# Problem details:
List each line below that contains the string "position", copying every such line in full.

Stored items
—————
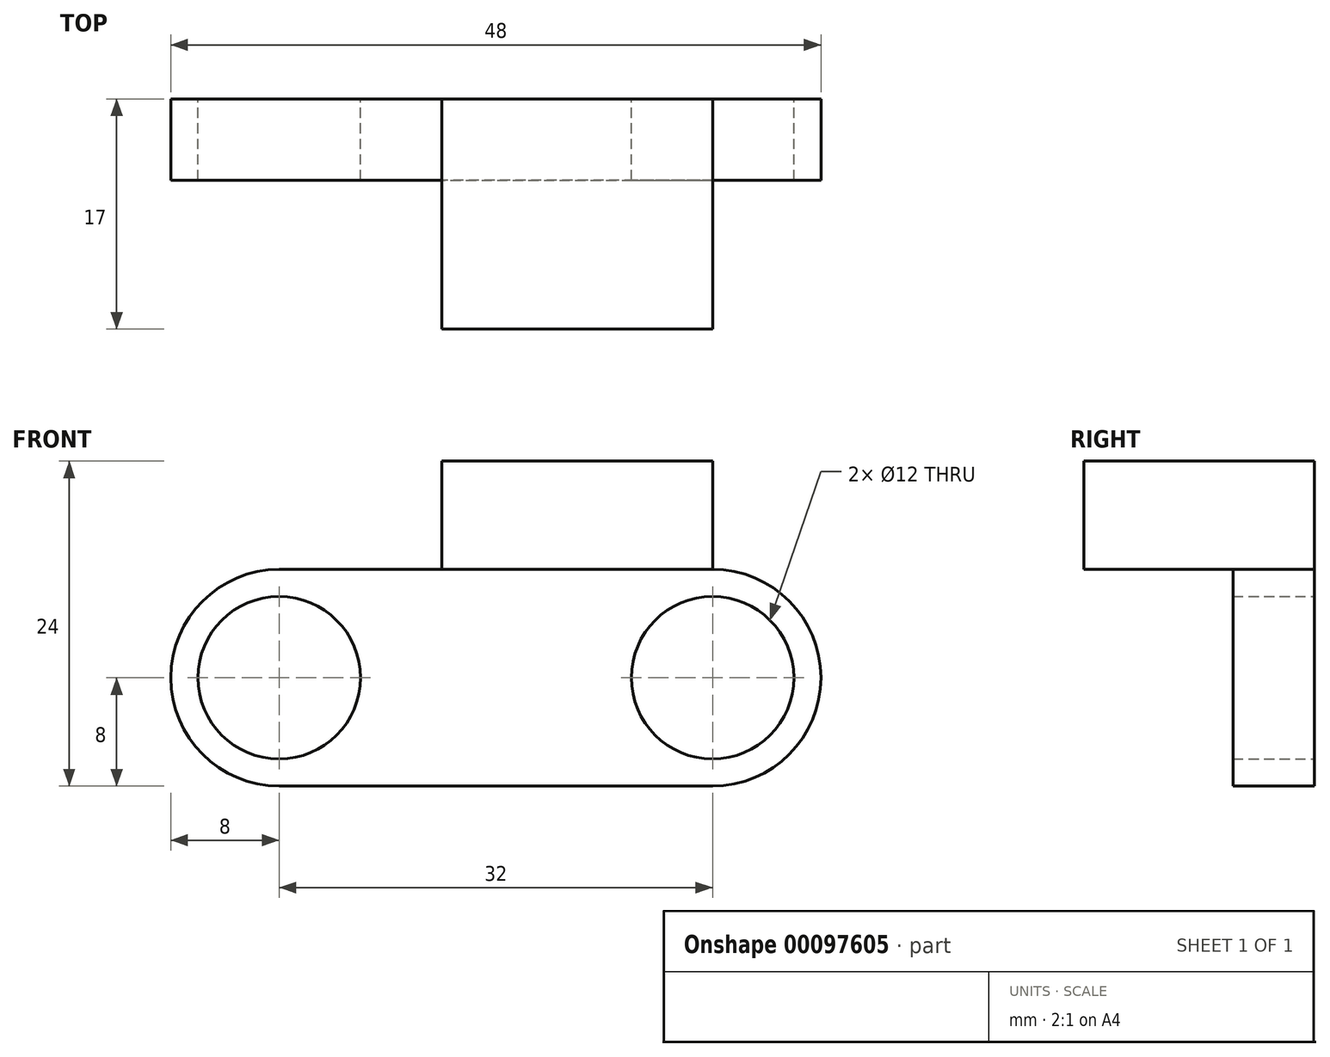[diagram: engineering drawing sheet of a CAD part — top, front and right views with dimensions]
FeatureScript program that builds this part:
annotation { "Feature Type Name" : "Feature", "Feature Type Description" : "" }
export const myFeature = defineFeature(function(context is Context, id is Id, definition is map)
    precondition{}
    {
        {
            var Q0;
            Q0=qCreatedBy(makeId("Front.planeOp"),FACE);
            var sketch = newSketch(context, id + "F0", { "sketchPlane" : qUnion([Q0])});
            skLineSegment(sketch, "E0", {"start": v(-12, -16) * mm, "end": v(20, -16) * mm});
            skArc(sketch, "E1", {"start": v(20, -16) * mm, "mid": v(28, -8) * mm, "end": v(20, 0) * mm});
            skArc(sketch, "E2", {"start": v(-12, -16) * mm, "mid": v(-20, -8) * mm, "end": v(-12, 0) * mm});
            skLineSegment(sketch, "E3", {"start": v(20, 0) * mm, "end": v(20, 0) * mm});
            skLineSegment(sketch, "E4", {"start": v(20, 0) * mm, "end": v(20, 8) * mm});
            skLineSegment(sketch, "E5", {"start": v(20, 8) * mm, "end": v(0, 8) * mm});
            skLineSegment(sketch, "E6", {"start": v(0, 8) * mm, "end": v(0, 0) * mm});
            skLineSegment(sketch, "E7", {"start": v(0, 0) * mm, "end": v(-12, 0) * mm});
            skCircle(sketch, "E8", {"center": v(-12, -8) * mm, "radius": 6 * mm});
            skCircle(sketch, "E9", {"center": v(20, -8) * mm, "radius": 6 * mm});
            skSolve(sketch);
        }
        {
            var Q0;
            Q0=qCreatedBy(makeId("Front.planeOp"),FACE);
            var sketch = newSketch(context, id + "F1", { "sketchPlane" : qUnion([Q0])});
            skLineSegment(sketch, "E10", {"start": v(0, 0) * mm, "end": v(0, 8) * mm});
            skLineSegment(sketch, "E11", {"start": v(0, 8) * mm, "end": v(20, 8) * mm});
            skLineSegment(sketch, "E12", {"start": v(20, 8) * mm, "end": v(20, 0) * mm});
            skLineSegment(sketch, "E13", {"start": v(0, 0) * mm, "end": v(-12, 0) * mm});
            skLineSegment(sketch, "E14", {"start": v(-12, -16) * mm, "end": v(20, -16) * mm});
            skArc(sketch, "E15", {"start": v(20, -16) * mm, "mid": v(28, -8) * mm, "end": v(20, 0) * mm});
            skArc(sketch, "E16", {"start": v(-12, 0) * mm, "mid": v(-20, -8) * mm, "end": v(-12, -16) * mm});
            skCircle(sketch, "E17", {"center": v(-12, -8) * mm, "radius": 6 * mm});
            skCircle(sketch, "E18", {"center": v(20, -8) * mm, "radius": 6 * mm});
            skSolve(sketch);
        }
        {
            var Q0;
            Q0 = qSketchRegion(id + "F0", true);
            extrude(context, id + "F2", {"entities" : qUnion([Q0]), "depth" : 3 * mm});
        }
        {
            var Q0;
            Q0=qCreatedBy(makeId("Front.planeOp"),FACE);
            var sketch = newSketch(context, id + "F3", { "sketchPlane" : qUnion([Q0])});
            skLineSegment(sketch, "E19", {"start": v(0, 0) * mm, "end": v(20, 0) * mm});
            skLineSegment(sketch, "E20", {"start": v(20, 0) * mm, "end": v(20, 8) * mm});
            skLineSegment(sketch, "E21", {"start": v(20, 8) * mm, "end": v(0, 8) * mm});
            skLineSegment(sketch, "E22", {"start": v(0, 8) * mm, "end": v(0, 0) * mm});
            skSolve(sketch);
        }
        {
            var Q0;
            Q0 = qSketchRegion(id + "F3", true);
            extrude(context, id + "F4", {"entities" : qUnion([Q0]), "operationType" : NewBodyOperationType.ADD, "depth" : 14 * mm});
        }
        {
            var Q0;
            Q0 = qSketchRegion(id + "F1", true);
            var Q1;
            Q1=makeQuery(id+"F4.opExtrude","CAP_FACE",FACE,{"disambiguationData":[OSD([sQuery(id+"F3.wireOp",EDGE,"E19"),sQuery(id+"F3.wireOp",EDGE,"E20"),sQuery(id+"F3.wireOp",EDGE,"E21"),sQuery(id+"F3.wireOp",EDGE,"E22")])],"isStart":false});
            extrude(context, id + "F5", {"entities" : qUnion([Q0, Q1]), "operationType" : NewBodyOperationType.ADD, "oppositeDirection" : true, "depth" : 3 * mm});
        }
    });
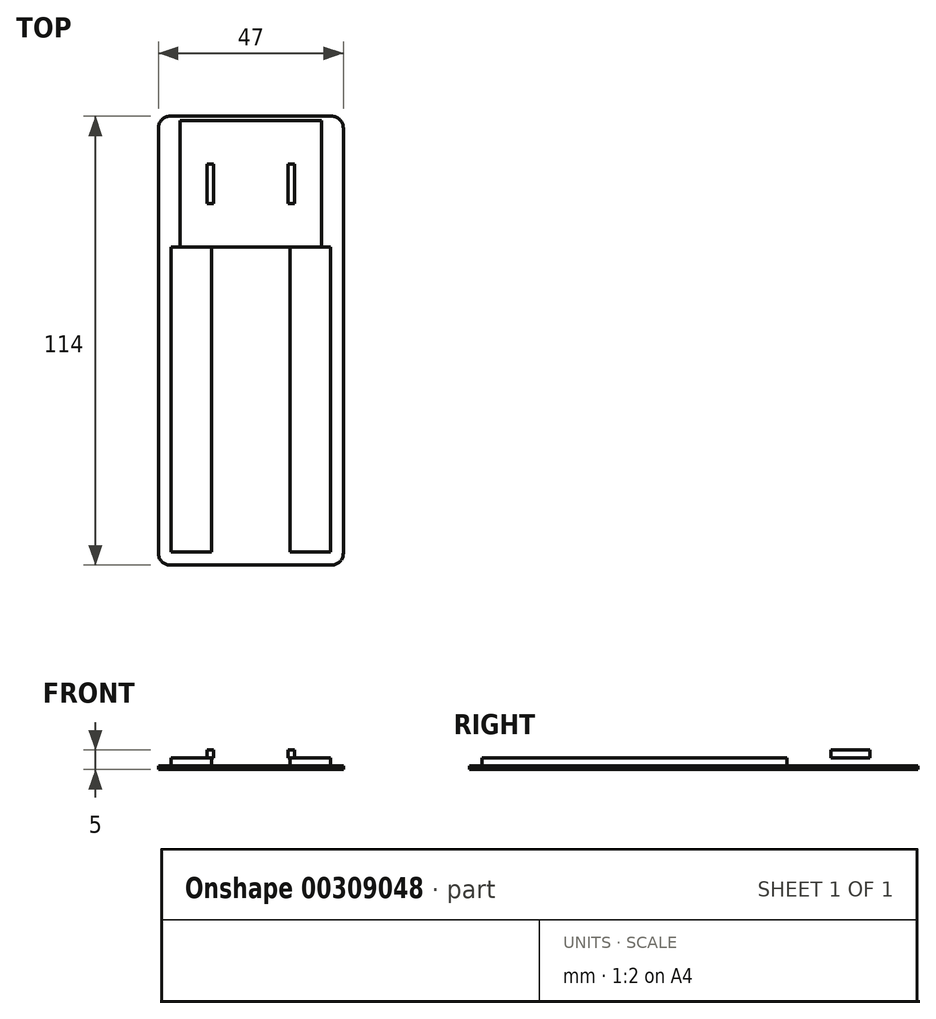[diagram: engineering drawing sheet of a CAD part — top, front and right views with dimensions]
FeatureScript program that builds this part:
annotation { "Feature Type Name" : "Feature", "Feature Type Description" : "" }
export const myFeature = defineFeature(function(context is Context, id is Id, definition is map)
    precondition{}
    {
        {
            var Q0;
            Q0=qCreatedBy(makeId("Top.planeOp"),FACE);
            var sketch = newSketch(context, id + "F0", { "sketchPlane" : qUnion([Q0])});
            skLineSegment(sketch, "E0.bottom", {"start": v(-23.5, 57) * mm, "end": v(23.5, 57) * mm});
            skLineSegment(sketch, "E0.top", {"start": v(-23.5, -57) * mm, "end": v(23.5, -57) * mm});
            skLineSegment(sketch, "E0.left", {"start": v(-23.5, 57) * mm, "end": v(-23.5, -57) * mm});
            skLineSegment(sketch, "E0.right", {"start": v(23.5, 57) * mm, "end": v(23.5, -57) * mm});
            skPoint(sketch, "E0.middle", {"position": v(0, 0) * mm});
            skLineSegment(sketch, "E1.bottom", {"start": v(20.25, 23.75) * mm, "end": v(-20.25, 23.75) * mm});
            skLineSegment(sketch, "E1.top", {"start": v(20.25, -53.75) * mm, "end": v(-20.25, -53.75) * mm});
            skLineSegment(sketch, "E1.left", {"start": v(20.25, 23.75) * mm, "end": v(20.25, -53.75) * mm});
            skLineSegment(sketch, "E1.right", {"start": v(-20.25, 23.75) * mm, "end": v(-20.25, -53.75) * mm});
            skPoint(sketch, "E1.middle", {"position": v(0, -15) * mm});
            skLineSegment(sketch, "E2.bottom", {"start": v(18, 23.75) * mm, "end": v(-18, 23.75) * mm});
            skLineSegment(sketch, "E2.top", {"start": v(18, 55.9) * mm, "end": v(-18, 55.9) * mm});
            skLineSegment(sketch, "E2.left", {"start": v(18, 23.75) * mm, "end": v(18, 55.9) * mm});
            skLineSegment(sketch, "E2.right", {"start": v(-18, 23.75) * mm, "end": v(-18, 55.9) * mm});
            skPoint(sketch, "E2.middle", {"position": v(0, 39.83) * mm});
            skSolve(sketch);
        }
        {
            var Q0;
            Q0=makeQuery(id+"F0.imprint","IMPRINT",FACE,{"disambiguationData":[TD([[makeQuery(id+"F0.imprint","IMPRINT",EDGE,{"derivedFrom":sQuery(id+"F0.wireOp",EDGE,"E0.bottom")}),-1.0]])]});
            extrude(context, id + "F1", {"entities" : qUnion([Q0]), "depth" : 1 * mm});
        }
        {
            var Q0;
            Q0=makeQuery(id+"F0.imprint","IMPRINT",FACE,{"disambiguationData":[TD([[makeQuery(id+"F0.imprint","IMPRINT",EDGE,{"derivedFrom":sQuery(id+"F0.wireOp",EDGE,"E1.top")}),-1.0]])]});
            var Q1;
            Q1=makeQuery(id+"F0.imprint","IMPRINT",FACE,{"disambiguationData":[TD([[makeQuery(id+"F0.imprint","IMPRINT",EDGE,{"derivedFrom":sQuery(id+"F0.wireOp",EDGE,"E2.bottom")}),-1.0]])]});
            extrude(context, id + "F2", {"entities" : qUnion([Q0, Q1]), "operationType" : NewBodyOperationType.ADD, "depth" : 3 * mm});
        }
        {
            var Q0;
            Q0=makeQuery(id+"F1.opExtrude","SWEPT_EDGE",EDGE,{"disambiguationData":[OSD([sQuery(id+"F0.wireOp",EDGE,"E0.top"),sQuery(id+"F0.wireOp",EDGE,"E0.right")])]});
            var Q1;
            Q1=makeQuery(id+"F1.opExtrude","SWEPT_EDGE",EDGE,{"disambiguationData":[OSD([sQuery(id+"F0.wireOp",EDGE,"E0.top"),sQuery(id+"F0.wireOp",EDGE,"E0.left")])]});
            var Q2;
            Q2=makeQuery(id+"F1.opExtrude","SWEPT_EDGE",EDGE,{"disambiguationData":[OSD([sQuery(id+"F0.wireOp",EDGE,"E0.bottom"),sQuery(id+"F0.wireOp",EDGE,"E0.right")])]});
            var Q3;
            Q3=makeQuery(id+"F1.opExtrude","SWEPT_EDGE",EDGE,{"disambiguationData":[OSD([sQuery(id+"F0.wireOp",EDGE,"E0.bottom"),sQuery(id+"F0.wireOp",EDGE,"E0.left")])]});
            fillet(context, id + "F3", {"entities" : qUnion([Q0, Q1, Q2, Q3]), "radius" : 3 * mm, "tangentPropagation" : true, "allowEdgeOverflow" : false});
        }
        {
            var Q0;
            Q0=makeQuery(id+"F2.opExtrude","CAP_FACE",FACE,{"disambiguationData":[OSD([sQuery(id+"F0.wireOp",EDGE,"E1.bottom"),sQuery(id+"F0.wireOp",EDGE,"E1.top"),sQuery(id+"F0.wireOp",EDGE,"E1.left"),sQuery(id+"F0.wireOp",EDGE,"E1.right"),sQuery(id+"F0.wireOp",EDGE,"E2.top"),sQuery(id+"F0.wireOp",EDGE,"E2.left"),sQuery(id+"F0.wireOp",EDGE,"E2.right")])],"isStart":false});
            var sketch = newSketch(context, id + "F4", { "sketchPlane" : qUnion([Q0])});
            skLineSegment(sketch, "E3.bottom", {"start": v(10, -53.75) * mm, "end": v(-10, -53.75) * mm});
            skLineSegment(sketch, "E3.top", {"start": v(10, 23.75) * mm, "end": v(-10, 23.75) * mm});
            skLineSegment(sketch, "E3.left", {"start": v(10, -53.75) * mm, "end": v(10, 23.75) * mm});
            skLineSegment(sketch, "E3.right", {"start": v(-10, -53.75) * mm, "end": v(-10, 23.75) * mm});
            skPoint(sketch, "E3.middle", {"position": v(0, -15) * mm});
            skLineSegment(sketch, "E4.bottom", {"start": v(4, 23.75) * mm, "end": v(-4, 23.75) * mm});
            skLineSegment(sketch, "E4.top", {"start": v(4, 55.9) * mm, "end": v(-4, 55.9) * mm});
            skLineSegment(sketch, "E4.left", {"start": v(4, 23.75) * mm, "end": v(4, 55.9) * mm});
            skLineSegment(sketch, "E4.right", {"start": v(-4, 23.75) * mm, "end": v(-4, 55.9) * mm});
            skPoint(sketch, "E4.middle", {"position": v(0, 39.83) * mm});
            skLineSegment(sketch, "E5.bottom", {"start": v(-9.5, 34.82) * mm, "end": v(-11.1, 34.82) * mm});
            skLineSegment(sketch, "E5.top", {"start": v(-9.5, 44.82) * mm, "end": v(-11.1, 44.82) * mm});
            skLineSegment(sketch, "E5.left", {"start": v(-9.5, 34.82) * mm, "end": v(-9.5, 44.82) * mm});
            skLineSegment(sketch, "E5.right", {"start": v(-11.1, 34.82) * mm, "end": v(-11.1, 44.82) * mm});
            skPoint(sketch, "E5.middle", {"position": v(-10.3, 39.83) * mm});
            skLineSegment(sketch, "E6.bottom", {"start": v(11.1, 34.82) * mm, "end": v(9.5, 34.82) * mm});
            skLineSegment(sketch, "E6.top", {"start": v(11.1, 44.82) * mm, "end": v(9.5, 44.82) * mm});
            skLineSegment(sketch, "E6.left", {"start": v(11.1, 34.82) * mm, "end": v(11.1, 44.82) * mm});
            skLineSegment(sketch, "E6.right", {"start": v(9.5, 34.82) * mm, "end": v(9.5, 44.82) * mm});
            skPoint(sketch, "E6.middle", {"position": v(10.3, 39.83) * mm});
            skSolve(sketch);
        }
        {
            var Q0;
            Q0=makeQuery(id+"F4.imprint","IMPRINT",FACE,{"disambiguationData":[TD([[makeQuery(id+"F4.imprint","IMPRINT",EDGE,{"derivedFrom":sQuery(id+"F4.wireOp",EDGE,"E3.bottom")}),-1.0]])]});
            var Q1;
            Q1=makeQuery(id+"F4.imprint","IMPRINT",FACE,{"disambiguationData":[TD([[makeQuery(id+"F4.imprint","IMPRINT",EDGE,{"derivedFrom":sQuery(id+"F4.wireOp",EDGE,"E4.bottom")}),-1.0]])]});
            extrude(context, id + "F5", {"entities" : qUnion([Q0, Q1]), "operationType" : NewBodyOperationType.REMOVE, "oppositeDirection" : true, "depth" : 2 * mm});
        }
        {
            var Q0;
            Q0=makeQuery(id+"F4.imprint","IMPRINT",FACE,{"disambiguationData":[TD([[makeQuery(id+"F4.imprint","IMPRINT",EDGE,{"derivedFrom":sQuery(id+"F4.wireOp",EDGE,"E5.bottom")}),-1.0]])]});
            var Q1;
            Q1=makeQuery(id+"F4.imprint","IMPRINT",FACE,{"disambiguationData":[TD([[makeQuery(id+"F4.imprint","IMPRINT",EDGE,{"derivedFrom":sQuery(id+"F4.wireOp",EDGE,"E6.bottom")}),-1.0]])]});
            extrude(context, id + "F6", {"entities" : qUnion([Q0, Q1]), "operationType" : NewBodyOperationType.ADD, "depth" : 2 * mm});
        }
    });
—————
# Solution to the problem:
            skPoint(sketch, "E0.middle", {"position": v(0, 0) * mm});
            skPoint(sketch, "E1.middle", {"position": v(0, -15) * mm});
            skPoint(sketch, "E2.middle", {"position": v(0, 39.83) * mm});
            skPoint(sketch, "E3.middle", {"position": v(0, -15) * mm});
            skPoint(sketch, "E4.middle", {"position": v(0, 39.83) * mm});
            skPoint(sketch, "E5.middle", {"position": v(-10.3, 39.83) * mm});
            skPoint(sketch, "E6.middle", {"position": v(10.3, 39.83) * mm});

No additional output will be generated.